Nel DEF appena varato, si ipotizza un calo degli occupati nel 2020 del 2,1%: quasi mezzo milione di posti persi in un anno

Lockdown e crollo del PIL, un binomio che va, purtroppo, a braccetto. Se prima della pandemia la situazione era tutto fuorchèrosea, a spegnere qualsiasi velleità di ripresa ci ha pensato il coronavirus e le misure restrittive che ne sono seguite, in vigore da quasi due mesi, che hanno letteralmente affossato la speranza di un rilancio della nostra economia. Sono tutti rigorosamente a segno meno i numeri che scattano la fotografia della situazione:
Si va dal meno 8% prospettato dal Governo al –9,1% del Fondo Monetario Internazionale, fino al –15% decisamente più pessimistico dell’Ufficio Parlamentare di Bilancio.
Toto numeri a parte, in uno scenario ancora di grandissima incertezza che deve tenere conto anche di una possibile recrudescenza della pandemia, quel che è certo è che l’eredità di cui nostro malgrado dovremo farci carico sarà il più grande calo annuale del prodotto interno lordo nell’intera storia repubblicana.
Come noto, il PIL è da sempre considerato una sorta di termometro sullo stato di salute di un Paese. Tradotto: il “paziente” Italia non se la passa affatto bene.
Se già prima della pandemia, era il lavoro la grossa incognita adesso lo scenario è ancora più preoccupante. Nonostante il Governo abbia più volte rassicurato sul fatto che nessuno avrebbe perso il lavoro, i numeri raccontano un quadro ben diverso. L’Istat, nel corso dell’audizione in Parlamento, ha spiegato che su un totale di oltre 23 milioni di occupati in Italia, poco meno di un terzo – 7,3 milioni – si sono fermati a causa del lockdown. Quando le attività riprenderanno, non tutti torneranno al lavoro. Tante le incognite per le imprese tanto che nel Documento di Economia e Finanza appena varato, si ipotizza un calo degli occupati nel 2020 del 2,1%. Quasi mezzo milione di posti persi in un anno.

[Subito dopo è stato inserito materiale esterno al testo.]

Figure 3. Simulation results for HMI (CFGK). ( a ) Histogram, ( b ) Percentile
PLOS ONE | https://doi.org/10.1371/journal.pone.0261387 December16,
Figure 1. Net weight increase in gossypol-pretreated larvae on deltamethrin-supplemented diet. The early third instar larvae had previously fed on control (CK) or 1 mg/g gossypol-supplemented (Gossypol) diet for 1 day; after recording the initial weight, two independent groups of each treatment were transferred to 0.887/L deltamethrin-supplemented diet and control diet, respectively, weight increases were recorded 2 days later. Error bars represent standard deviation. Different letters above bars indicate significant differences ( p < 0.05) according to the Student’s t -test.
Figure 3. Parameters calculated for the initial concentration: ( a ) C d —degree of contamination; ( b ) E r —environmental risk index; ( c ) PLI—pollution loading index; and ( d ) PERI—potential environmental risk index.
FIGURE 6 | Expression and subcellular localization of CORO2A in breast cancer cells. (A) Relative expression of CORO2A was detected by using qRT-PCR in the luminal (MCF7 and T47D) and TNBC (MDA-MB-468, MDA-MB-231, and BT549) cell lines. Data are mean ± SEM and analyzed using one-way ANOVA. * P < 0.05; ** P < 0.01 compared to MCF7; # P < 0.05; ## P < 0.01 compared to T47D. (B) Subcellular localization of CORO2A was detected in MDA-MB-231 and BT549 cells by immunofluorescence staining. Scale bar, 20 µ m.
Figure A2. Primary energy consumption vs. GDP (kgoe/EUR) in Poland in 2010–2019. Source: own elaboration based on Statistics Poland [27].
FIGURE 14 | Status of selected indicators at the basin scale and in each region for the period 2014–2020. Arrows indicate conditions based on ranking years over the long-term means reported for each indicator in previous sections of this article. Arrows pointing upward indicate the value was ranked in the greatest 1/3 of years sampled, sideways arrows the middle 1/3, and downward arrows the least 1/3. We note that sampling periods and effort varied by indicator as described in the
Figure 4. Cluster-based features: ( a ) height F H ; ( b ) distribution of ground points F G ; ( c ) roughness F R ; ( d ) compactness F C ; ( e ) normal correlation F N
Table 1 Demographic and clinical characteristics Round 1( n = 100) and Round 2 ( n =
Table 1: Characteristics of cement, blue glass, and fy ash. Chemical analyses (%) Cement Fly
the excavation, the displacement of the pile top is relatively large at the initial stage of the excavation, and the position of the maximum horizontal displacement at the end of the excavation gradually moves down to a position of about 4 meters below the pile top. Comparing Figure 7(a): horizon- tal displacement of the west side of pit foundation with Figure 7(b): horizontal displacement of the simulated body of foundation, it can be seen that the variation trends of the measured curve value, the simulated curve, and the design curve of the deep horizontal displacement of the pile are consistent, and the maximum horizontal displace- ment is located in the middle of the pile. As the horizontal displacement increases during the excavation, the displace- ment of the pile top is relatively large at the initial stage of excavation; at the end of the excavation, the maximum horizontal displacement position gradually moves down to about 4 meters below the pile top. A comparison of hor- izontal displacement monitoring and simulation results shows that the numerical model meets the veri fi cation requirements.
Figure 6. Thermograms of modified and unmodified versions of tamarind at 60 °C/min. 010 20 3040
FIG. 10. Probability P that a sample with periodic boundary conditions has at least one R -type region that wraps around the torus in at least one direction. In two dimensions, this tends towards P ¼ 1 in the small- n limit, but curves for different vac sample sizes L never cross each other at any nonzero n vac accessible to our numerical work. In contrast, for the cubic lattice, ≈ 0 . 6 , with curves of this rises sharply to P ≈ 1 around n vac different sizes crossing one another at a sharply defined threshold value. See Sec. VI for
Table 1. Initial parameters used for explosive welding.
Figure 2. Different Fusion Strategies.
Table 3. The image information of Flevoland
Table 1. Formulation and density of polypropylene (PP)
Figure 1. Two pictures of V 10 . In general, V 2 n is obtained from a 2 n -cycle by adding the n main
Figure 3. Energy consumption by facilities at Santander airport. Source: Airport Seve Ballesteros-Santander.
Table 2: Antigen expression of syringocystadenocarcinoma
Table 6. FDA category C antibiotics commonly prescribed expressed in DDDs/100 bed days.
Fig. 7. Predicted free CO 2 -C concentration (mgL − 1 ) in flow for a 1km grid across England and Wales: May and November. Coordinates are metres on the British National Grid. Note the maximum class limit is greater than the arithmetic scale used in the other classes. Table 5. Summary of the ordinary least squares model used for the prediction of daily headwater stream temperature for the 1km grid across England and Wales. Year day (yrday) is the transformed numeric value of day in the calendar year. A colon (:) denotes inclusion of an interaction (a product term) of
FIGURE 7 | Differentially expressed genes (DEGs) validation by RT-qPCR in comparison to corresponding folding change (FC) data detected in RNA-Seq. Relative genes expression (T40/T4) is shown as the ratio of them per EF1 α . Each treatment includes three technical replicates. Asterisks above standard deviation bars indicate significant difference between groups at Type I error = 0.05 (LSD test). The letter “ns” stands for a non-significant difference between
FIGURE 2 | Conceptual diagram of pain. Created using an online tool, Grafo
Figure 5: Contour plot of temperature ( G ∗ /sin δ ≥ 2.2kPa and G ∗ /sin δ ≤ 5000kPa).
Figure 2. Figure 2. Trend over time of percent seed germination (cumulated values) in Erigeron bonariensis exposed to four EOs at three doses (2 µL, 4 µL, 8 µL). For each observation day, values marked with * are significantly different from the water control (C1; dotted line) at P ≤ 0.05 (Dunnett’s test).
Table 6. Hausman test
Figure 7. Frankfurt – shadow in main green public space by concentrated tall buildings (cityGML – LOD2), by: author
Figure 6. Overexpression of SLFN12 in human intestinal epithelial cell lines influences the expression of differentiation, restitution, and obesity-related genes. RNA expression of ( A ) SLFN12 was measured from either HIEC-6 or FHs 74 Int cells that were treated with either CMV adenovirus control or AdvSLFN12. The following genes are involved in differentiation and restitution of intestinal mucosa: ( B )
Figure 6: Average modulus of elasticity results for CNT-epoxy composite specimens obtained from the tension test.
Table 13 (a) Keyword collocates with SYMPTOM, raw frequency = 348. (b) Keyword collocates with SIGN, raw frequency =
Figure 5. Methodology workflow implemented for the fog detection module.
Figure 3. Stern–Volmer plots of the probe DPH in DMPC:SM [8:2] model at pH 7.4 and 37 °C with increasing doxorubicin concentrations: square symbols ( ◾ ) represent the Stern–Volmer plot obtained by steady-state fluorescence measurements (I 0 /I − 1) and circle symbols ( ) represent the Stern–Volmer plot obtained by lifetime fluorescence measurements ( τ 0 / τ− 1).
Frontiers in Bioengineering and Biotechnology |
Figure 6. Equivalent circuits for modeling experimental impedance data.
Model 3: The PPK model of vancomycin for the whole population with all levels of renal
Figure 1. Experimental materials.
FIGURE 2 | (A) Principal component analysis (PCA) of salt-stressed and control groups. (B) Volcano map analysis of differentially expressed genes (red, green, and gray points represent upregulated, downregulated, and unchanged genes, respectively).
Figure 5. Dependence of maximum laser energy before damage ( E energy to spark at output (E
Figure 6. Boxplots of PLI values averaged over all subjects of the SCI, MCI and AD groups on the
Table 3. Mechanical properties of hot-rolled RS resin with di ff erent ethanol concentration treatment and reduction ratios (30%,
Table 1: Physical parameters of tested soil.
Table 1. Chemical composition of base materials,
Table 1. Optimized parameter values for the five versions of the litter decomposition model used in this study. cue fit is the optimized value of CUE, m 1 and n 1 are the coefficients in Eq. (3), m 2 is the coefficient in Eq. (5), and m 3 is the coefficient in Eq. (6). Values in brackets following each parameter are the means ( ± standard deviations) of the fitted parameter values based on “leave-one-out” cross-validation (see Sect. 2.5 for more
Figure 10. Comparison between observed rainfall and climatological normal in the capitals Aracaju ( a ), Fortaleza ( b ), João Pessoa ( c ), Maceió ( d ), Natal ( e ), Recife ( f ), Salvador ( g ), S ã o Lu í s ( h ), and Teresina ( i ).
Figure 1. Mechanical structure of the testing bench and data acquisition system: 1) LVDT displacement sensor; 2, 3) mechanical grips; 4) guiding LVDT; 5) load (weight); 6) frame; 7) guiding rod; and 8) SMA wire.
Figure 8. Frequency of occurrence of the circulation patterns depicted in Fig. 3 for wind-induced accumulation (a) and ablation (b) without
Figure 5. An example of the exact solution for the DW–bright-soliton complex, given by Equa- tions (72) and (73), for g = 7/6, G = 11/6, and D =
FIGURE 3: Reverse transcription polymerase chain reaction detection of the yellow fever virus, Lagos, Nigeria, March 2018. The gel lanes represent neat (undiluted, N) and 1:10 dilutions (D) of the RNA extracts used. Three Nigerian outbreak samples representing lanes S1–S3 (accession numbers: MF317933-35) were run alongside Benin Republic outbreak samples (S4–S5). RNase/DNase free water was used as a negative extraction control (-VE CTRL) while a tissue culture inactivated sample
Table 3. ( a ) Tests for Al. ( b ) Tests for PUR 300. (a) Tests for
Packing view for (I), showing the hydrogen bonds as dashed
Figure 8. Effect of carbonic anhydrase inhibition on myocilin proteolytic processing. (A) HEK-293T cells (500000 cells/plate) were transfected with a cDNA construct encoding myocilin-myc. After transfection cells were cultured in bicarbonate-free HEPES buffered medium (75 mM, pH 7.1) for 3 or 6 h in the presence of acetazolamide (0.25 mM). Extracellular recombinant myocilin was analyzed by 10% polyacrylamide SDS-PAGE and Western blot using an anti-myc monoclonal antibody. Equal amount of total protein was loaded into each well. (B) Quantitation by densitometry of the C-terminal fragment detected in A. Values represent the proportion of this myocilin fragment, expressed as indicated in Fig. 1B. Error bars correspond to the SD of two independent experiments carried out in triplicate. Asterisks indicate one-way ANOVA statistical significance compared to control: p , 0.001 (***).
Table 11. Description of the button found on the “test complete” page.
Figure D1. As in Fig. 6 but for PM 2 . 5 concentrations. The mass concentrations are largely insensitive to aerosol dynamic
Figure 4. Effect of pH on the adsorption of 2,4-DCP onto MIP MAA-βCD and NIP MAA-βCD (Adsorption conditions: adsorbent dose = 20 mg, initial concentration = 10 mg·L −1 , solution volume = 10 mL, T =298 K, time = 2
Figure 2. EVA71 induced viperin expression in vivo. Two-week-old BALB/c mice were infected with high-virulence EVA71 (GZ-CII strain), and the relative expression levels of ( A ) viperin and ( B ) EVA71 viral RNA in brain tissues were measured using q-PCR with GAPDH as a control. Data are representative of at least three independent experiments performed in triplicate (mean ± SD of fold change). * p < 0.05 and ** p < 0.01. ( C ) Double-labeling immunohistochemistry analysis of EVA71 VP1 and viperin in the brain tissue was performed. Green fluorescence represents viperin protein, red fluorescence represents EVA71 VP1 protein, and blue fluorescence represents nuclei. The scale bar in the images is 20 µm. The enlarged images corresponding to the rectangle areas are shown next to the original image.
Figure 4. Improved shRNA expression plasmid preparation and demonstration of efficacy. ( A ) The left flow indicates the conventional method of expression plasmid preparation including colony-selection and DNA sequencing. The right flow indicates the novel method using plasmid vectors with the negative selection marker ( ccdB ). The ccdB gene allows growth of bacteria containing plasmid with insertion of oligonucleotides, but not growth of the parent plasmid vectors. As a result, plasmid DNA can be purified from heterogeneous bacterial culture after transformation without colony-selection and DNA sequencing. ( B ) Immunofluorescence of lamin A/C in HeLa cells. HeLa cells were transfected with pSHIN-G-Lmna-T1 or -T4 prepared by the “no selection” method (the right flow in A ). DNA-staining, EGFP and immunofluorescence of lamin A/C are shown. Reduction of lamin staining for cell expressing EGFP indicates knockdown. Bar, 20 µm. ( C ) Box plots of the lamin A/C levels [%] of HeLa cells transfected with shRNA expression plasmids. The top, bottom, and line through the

Ma non finisce qui. La recessione ormai conclamata impatterà anche sulla tenuta dei conti pubblici. Meno persone al lavoro e meno ricchezza prodotta vorrà dire anche meno tasse versate allo Stato.
Infine, per completare il quadro, in un pericoloso meccanismo di reazione a catena, immediate le ripercussioni sul fronte dei consumi delle famiglie e investimenti delle imprese, destinati inevitabilmente al segno meno.